----- DATASET EXCERPTS
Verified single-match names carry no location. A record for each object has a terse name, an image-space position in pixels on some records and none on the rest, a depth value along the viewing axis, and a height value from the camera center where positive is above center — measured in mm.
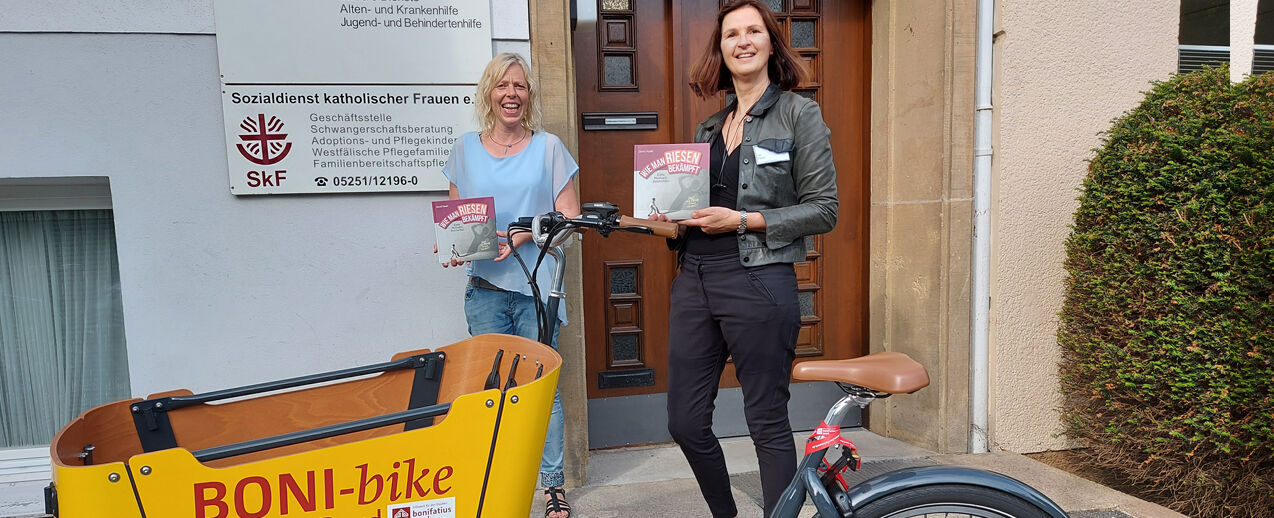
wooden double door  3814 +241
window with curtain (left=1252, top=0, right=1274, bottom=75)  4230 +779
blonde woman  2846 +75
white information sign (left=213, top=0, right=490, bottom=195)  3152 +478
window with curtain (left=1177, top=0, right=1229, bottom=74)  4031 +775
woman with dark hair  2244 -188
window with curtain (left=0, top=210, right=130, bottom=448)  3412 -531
----------
----- DATASET EXCERPTS
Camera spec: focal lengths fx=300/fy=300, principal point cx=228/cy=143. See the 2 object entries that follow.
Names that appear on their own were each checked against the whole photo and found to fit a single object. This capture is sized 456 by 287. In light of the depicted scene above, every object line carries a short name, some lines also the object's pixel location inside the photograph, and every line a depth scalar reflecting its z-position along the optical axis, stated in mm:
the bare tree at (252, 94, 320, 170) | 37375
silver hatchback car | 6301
----------
ABOUT THIS EXERCISE: What lines of the material contain "window"? Show them.

OUTPUT OF THE TASK:
window with curtain (left=1252, top=0, right=1274, bottom=75)  4230 +779
window with curtain (left=1177, top=0, right=1229, bottom=74)  4031 +775
window with curtain (left=0, top=210, right=130, bottom=448)  3412 -531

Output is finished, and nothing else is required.